Task prompt:
Apart from the pictures, every part of the records below gets retyped exactly.

*** Opening of Source material ***

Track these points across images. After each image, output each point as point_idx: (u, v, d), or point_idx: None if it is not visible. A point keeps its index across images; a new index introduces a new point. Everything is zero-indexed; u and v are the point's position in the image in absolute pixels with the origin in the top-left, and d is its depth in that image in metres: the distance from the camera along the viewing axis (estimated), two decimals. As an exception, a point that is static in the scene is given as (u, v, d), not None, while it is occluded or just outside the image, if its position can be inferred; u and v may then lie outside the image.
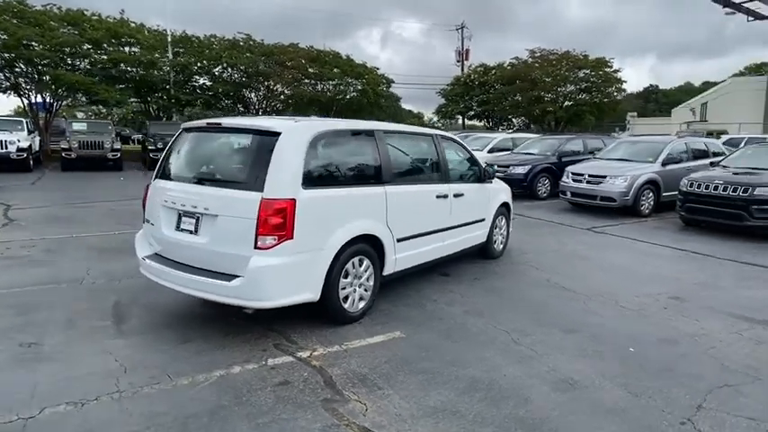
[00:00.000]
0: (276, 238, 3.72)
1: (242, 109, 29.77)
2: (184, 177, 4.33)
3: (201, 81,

*** Close of Source material ***

Final answer:
Track these points across images. After each image, output each point as point_idx: (u, v, d), or point_idx: None if it is not visible. A point keeps its index across images; a new index introduces a new point. Everything is zero-indexed; u and v are the point's position in the image in absolute pixels with the origin in the top-left, and d is its depth in that image in metres: the distance from the camera along the viewing axis (estimated), two decimals. As an exception, a point that is static in the scene is given as (u, v, d), not None, while it is occluded or just outside the image, if its position can be inferred; u and v may then lie outside the image.
[00:00.000]
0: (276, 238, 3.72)
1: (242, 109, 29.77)
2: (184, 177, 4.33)
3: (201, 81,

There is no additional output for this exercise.